August 02
It's hard to find good developers. And it's worse than useless to filter candidates by "experience" as included on a resume. Statements like "10 years Java experience" or "15 years SQL experience" are meaningless. The problem is that you can't sum up real experience in a single concise number, and if you could it wouldn't be measured in years.
We could try to come up with a formula, but any attempt to do so makes it clear that "Software Developer" encompasses a very wide variety of actual skills. What I'd really like to see on a resume, or in addition to a resume, is a real list summarizing all the things you've actually done, and the lessons you learned while doing them. This includes all of the following…
- List each book you've read that seems pertinent to software development, and summarize what you learned. Books are your number one resource for accumulating some subset of the experience of others. If you're not the type to read a book, then I hope you're able to make up for it in other ways. It's not likely though. You might hope to get the same benefit from blogs, but the best of them are just going to restate something that's been said better and more thoroughly in a book.
- List each project you have worked on, no matter how small, and what you learned from each one. There's a lot to be learned from projects big and small. I've personally built full products by myself from scratch, and worked on a variety of teams ranging in size from 2 to 20 developers. I've even spent some time working on one of hundreds of small teams working together on a truly massive project with something like 10,000 developers spread throughout the country. I've learned different lessons from each of these experiences, and I feel it adds up to more than "14 years experience". Many people in our industry get sucked into giant corporations, where they work on some tiny piece of a large maintenance-mode project for years at a time. They tend to slow down over time, cranking out a new SQL report once every month or two, and gradually falling further behind. I've nearly been trapped in similar situations myself, so I know you have to be ever-diligent to avoid it.
- List the various roles you've played in the software development process, and what you learned from each experience. Have you ever lead a team of people? Have you taken a back seat to another tech lead? Have you ever designed a real software product by yourself? Have you written documentation, or even a book? Have you taught courses, mentored junior developers, pair-programmed, designed web pages, designed a non-web GUI, played the part of a non-technical manager, or any of dozens of other roles that developers may experience in their career? What did you learn? Did you have good mentors in your early years, or did you have to learn everything the hard way?

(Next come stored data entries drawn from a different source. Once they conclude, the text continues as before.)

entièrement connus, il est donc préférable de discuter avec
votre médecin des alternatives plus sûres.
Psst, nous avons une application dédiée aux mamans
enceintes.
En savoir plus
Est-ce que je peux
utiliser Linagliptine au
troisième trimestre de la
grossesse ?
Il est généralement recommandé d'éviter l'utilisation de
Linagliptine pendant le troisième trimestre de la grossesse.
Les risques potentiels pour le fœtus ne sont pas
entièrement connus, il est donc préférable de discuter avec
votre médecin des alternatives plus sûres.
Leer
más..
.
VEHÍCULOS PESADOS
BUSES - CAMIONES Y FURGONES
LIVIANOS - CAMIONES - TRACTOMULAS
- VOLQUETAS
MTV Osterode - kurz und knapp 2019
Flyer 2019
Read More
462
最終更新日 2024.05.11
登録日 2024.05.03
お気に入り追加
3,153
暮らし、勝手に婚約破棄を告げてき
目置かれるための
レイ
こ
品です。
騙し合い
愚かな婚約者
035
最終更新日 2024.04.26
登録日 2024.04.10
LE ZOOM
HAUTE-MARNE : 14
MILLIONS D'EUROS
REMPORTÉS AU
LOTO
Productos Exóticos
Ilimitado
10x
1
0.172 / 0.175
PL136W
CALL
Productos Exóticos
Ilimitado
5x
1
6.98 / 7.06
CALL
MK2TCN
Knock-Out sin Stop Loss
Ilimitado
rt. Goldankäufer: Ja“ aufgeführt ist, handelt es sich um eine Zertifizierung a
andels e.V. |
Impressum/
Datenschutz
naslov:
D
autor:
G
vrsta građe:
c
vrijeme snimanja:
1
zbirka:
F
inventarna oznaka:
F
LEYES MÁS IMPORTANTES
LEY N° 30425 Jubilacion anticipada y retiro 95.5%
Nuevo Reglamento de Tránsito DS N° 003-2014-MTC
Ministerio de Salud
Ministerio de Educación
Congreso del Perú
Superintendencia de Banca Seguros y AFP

- List all the type of processes and tools you've experienced in real professional development, not counting hobbies you've tinkered with at home (Unless you built something that people actually use.) I've built both GUI and server-side applications, both commercial software products and internal applications, used 8 different languages on non-trivial projects, become proficient in 6 different IDE/Editors, etc. I've found each of these experiences valuable.
- List your major successes and failures. There are always some high points and low points that stand out from the rest. When you look back on projects that were less successful than you'd hoped, then take the time to think hard about what really went wrong, and what you personally could have done better. In your internal dialogue, accept full responsibility for any problems, and don't lay the blame on incompetent management, lazy coworkers, indecisive customers, or other distractions. Try instead to imagine what you could have done to make the project a perfect success. Maybe you should have tried harder to understand the customer requirements instead of trusting a Systems Analyst. Maybe you should have found a way to work around management incompetence? Maybe you should have devoted more time to mentoring junior developers instead of forcing them through the trial-by-fire that you suffered through? Or maybe you shouldn't have coddled those junior developers, and let them learn a few things the hard way? Then again maybe you yourself are falling short in some ways. Do you understand the business point of view? Do you over-engineer, under-engineer, fail to test, test too much, write sloppy code, spend too little time designing before coding, or fail in any of thousands of other ways?
The above list probably does give us a fairly good measure of experience. If you can work through each of the above items completely in a fairly terse writing style and finish in less than a month, then you're probably not very experienced. Looking at this list, I can't even estimate how long it would take me to thoroughly explore the 5 items.
I'm not sure, but it might be worth working through the exercise for yourself. Just don't expect anyone else to read it.